NL Comeback Player of the Year: Carl Crawford, Los Angeles Dodgers

10 of 10

    Stats: .308/.388/.516, 4 HR, 6 RBI, 20 R, 1.1 WAR

    From 2002-2010, mostly playing in obscurity in Tampa Bay, Carl Crawford laid the groundwork for a future run at 3,000 hits and the Hall of Fame. At the age of 29, he departed for Boston with a career .296 batting average and 1,480 career hits. With the Green Monster at his back, he was expected to be worth all of the $140-plus million the Red Sox paid to sign him.

    Of course, injuries, issues with the media and a .292 OBP in 161 games got Crawford and his contract shipped out of Boston last August.
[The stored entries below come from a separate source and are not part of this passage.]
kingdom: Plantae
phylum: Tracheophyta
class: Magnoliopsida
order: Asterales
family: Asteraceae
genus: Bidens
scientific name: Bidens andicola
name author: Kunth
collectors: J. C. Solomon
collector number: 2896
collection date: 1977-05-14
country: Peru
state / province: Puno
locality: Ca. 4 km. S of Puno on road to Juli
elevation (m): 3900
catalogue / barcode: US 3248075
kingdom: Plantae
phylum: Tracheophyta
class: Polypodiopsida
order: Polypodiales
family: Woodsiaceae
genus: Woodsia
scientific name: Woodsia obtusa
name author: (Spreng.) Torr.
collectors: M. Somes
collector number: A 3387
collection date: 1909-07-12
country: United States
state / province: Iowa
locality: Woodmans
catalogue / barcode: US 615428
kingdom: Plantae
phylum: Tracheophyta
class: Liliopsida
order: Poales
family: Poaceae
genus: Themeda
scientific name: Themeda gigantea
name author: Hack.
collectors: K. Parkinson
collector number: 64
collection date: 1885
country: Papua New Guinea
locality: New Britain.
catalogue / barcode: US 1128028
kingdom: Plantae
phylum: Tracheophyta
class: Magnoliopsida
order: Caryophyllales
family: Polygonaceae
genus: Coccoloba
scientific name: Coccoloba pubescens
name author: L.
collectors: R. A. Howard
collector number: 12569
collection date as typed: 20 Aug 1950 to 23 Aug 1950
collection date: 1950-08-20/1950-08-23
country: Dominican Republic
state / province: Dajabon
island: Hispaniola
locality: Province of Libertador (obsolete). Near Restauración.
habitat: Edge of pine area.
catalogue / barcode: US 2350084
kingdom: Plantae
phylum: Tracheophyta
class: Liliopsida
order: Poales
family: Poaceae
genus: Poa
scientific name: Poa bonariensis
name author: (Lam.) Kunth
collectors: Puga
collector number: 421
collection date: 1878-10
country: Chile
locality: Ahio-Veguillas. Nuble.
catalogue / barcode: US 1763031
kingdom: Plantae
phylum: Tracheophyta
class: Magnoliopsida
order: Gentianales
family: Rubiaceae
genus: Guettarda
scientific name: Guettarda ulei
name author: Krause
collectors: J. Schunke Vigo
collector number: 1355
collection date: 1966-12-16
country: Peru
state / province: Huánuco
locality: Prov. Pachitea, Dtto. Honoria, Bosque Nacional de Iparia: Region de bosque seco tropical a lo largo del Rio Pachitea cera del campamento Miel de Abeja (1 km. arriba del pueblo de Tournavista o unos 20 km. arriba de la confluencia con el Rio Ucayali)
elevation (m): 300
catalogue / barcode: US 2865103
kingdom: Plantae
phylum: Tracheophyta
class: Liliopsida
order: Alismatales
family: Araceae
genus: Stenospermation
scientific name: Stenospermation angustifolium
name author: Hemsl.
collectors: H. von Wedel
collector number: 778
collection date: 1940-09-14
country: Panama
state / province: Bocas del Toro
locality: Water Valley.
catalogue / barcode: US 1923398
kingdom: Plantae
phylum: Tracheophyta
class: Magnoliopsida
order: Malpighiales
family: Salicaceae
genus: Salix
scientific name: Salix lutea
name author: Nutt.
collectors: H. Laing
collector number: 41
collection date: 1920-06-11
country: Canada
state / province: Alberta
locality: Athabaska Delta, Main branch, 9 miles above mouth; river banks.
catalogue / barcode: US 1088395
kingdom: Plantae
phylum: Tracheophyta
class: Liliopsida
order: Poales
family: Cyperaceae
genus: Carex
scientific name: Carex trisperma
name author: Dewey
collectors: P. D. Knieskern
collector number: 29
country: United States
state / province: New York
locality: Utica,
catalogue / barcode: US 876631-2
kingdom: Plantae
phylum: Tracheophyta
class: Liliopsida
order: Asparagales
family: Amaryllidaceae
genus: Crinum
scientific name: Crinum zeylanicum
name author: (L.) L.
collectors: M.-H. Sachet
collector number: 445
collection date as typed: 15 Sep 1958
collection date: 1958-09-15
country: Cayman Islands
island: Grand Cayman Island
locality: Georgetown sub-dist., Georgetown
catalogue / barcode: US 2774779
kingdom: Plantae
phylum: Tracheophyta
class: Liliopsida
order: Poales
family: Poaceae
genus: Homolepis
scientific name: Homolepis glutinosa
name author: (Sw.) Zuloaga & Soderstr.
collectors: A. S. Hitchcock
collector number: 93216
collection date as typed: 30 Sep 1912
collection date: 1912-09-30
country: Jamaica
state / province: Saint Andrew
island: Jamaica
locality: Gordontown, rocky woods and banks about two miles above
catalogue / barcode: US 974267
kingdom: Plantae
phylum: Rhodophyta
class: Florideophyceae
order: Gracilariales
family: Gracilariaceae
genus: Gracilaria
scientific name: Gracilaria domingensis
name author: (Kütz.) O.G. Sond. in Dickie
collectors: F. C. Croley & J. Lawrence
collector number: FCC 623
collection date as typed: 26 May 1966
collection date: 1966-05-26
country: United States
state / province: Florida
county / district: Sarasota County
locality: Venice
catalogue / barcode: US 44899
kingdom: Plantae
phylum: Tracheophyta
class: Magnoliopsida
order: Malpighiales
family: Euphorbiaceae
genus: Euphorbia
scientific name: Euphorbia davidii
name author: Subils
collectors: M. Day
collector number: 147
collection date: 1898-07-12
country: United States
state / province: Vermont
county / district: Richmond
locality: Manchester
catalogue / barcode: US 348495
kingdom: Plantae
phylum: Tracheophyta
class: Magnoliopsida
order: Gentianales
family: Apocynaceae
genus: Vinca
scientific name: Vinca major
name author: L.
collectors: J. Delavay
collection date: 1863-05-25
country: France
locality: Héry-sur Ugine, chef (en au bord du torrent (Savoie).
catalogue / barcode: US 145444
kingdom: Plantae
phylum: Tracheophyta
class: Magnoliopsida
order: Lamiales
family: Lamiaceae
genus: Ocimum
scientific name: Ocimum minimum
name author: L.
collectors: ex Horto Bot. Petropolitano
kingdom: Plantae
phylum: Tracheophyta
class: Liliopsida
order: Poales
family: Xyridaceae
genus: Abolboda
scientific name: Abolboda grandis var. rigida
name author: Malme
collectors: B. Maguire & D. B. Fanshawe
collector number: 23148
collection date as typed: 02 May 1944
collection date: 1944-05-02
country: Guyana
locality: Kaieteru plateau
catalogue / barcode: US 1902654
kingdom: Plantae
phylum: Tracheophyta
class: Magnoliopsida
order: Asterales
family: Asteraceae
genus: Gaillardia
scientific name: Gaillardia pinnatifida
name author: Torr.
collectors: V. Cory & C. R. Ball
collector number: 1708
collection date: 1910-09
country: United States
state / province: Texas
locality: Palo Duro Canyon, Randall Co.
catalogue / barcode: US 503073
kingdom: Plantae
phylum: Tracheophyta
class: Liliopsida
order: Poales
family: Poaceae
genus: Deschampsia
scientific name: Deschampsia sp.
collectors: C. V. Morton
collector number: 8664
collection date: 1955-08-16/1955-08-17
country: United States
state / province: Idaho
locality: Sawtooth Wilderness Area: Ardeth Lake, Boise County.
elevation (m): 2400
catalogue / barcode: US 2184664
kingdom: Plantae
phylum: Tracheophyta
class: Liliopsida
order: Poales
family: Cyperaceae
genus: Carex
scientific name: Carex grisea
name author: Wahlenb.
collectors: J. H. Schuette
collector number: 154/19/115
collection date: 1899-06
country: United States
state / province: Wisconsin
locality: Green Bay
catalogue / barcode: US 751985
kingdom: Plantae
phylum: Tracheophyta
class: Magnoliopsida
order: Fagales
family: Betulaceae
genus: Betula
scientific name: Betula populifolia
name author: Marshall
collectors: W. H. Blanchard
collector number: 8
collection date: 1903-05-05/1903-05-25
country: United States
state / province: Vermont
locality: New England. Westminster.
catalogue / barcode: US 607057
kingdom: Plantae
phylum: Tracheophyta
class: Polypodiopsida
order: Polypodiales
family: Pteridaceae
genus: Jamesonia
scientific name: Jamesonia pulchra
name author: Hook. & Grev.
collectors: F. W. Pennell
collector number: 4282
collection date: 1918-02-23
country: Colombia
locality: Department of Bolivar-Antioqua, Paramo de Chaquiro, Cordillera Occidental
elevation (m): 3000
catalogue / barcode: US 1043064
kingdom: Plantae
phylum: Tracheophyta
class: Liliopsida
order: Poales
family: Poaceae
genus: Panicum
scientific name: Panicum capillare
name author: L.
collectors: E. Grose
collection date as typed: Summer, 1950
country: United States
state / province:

    Through the first month of the season, the old Crawford is back, setting the tone for the top of the Dodgers' order.

    On Sunday, his two home runs backed Clayton Kershaw in a victory over the Brewers. For the first time since his days in Tampa, Crawford was the best player on the field.

    Who would you pick to win the 2013 MLB Awards?